Nine of 10 online communications intercepted by the National Security Agency were ordinary American and non-American Internet users, not legally targeted foreigners, according to an investigative report by the Washington Post on Saturday.
As part of a four-month investigation, The Post received a “large cache of intercepted coversations” from former NSA contractor and whistleblower Edward Snowden. The Post said it reviewed “roughly 160,000 intercepted email and instant message conversations, some of them hundreds of pages long, and 7,900 documents taken from more than 11,000 online accounts.”
According to The Post, the surveillance files from US digital networks included names, email addresses or other details that the NSA marked as belonging to US citizens. The material spans from 2009 to 2012.
While some of the files are legitimate and led directly to the capture of several terrorists, including the 2011 capture in Abbottabad of Pakistan-based bomb builder Muhammad Tahir Shahzad, other files retained were described as useless by NSA analysts with “a startlingly intimate, even voyeuristic quality.”
“They tell stories of love and heartbreak, illicit sexual liaisons, mental-health crises, political and religious conversions, financial anxieties and disappointed hopes. The daily lives of more than 10,000 account holders who were not targeted are catalogued and recorded nevertheless,” The Post reports.

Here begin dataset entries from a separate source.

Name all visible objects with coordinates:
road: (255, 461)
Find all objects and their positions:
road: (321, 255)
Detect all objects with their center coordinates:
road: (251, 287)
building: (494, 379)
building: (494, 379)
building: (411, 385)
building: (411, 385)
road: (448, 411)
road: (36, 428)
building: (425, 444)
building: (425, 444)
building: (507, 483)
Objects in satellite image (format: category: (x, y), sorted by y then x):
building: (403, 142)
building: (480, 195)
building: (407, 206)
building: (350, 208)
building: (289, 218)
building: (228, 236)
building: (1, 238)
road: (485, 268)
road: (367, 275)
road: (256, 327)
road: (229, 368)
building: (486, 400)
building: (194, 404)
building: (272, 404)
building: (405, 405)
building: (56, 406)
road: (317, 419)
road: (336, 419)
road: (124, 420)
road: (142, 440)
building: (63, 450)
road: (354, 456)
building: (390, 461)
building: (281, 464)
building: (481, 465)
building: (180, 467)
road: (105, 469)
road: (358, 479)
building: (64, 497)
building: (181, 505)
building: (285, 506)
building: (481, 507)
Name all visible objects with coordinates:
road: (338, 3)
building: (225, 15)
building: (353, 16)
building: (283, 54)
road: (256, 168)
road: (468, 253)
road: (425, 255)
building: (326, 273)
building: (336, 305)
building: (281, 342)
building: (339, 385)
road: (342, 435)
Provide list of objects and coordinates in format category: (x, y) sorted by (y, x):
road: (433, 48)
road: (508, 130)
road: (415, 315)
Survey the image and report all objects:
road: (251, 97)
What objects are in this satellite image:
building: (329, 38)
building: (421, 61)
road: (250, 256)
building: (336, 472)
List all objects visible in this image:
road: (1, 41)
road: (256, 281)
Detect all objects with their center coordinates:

Some of the data includes resumes from job hunters, academic transcripts from students, and photos showing women in bikini tops and shorts suggestively leaning into webcams.
The investigation by The Post confirms that the broad data collection by the NSA enables it to collect data on ordinary American citizens, data that even its own analysts define as useless. As the NSA continues to defend collecting mass amounts of data in the name of protecting the US from terrorist threats, more measures need to be put in place to protect its citizens from privacy intrustions by their own government.
Last month, the US House of Representatives voted in favor of a proposal that would essentially block government authorities from conducting warrantless searches on the data of US citizens, and stop the CIA and NSA from creating software and hardware backdoors for spying. There are still many outstanding issues, including reworking the limits on foreign surveillance.
The actions by the NSA continue to have an impact on the domestic hosting and cloud business, as 31 percent of IT decision makers are migrating data to locations where the business knows it will be safe.
According to The Post, the NSA may legally target only foreign nationals located overseas unless it obtains a warrant based on probable cause from a special surveillance court. However, the NSA obtains content intercepted incidentally from third-parties, and is permitted to “retain, store, search and distribute to its government customers.”
The report said that internal communications show supervisors reminding analysts that PRISM and Upstream collection have a lower standard for foreigness standard of proof than a traditional surveillance warrant from a FISA judge. The former requires reasonable believe rather than probable cause.
The NSA did attempt to mask or minimize the terms that identify possible, potential or probable US persons, along with US companies, including beverage companies, universities, fast food restaurants and webmail hosts, The Post said.
Analysts used other rational to determine if a target is foreign, including their emails being written in a foreign language (a quality shared by tens of millions of Americans, The Post points out), or an overseas IP address. This, of course, is misleading as many US citizens use alternate IPs to stream content unavailable in the country, for example.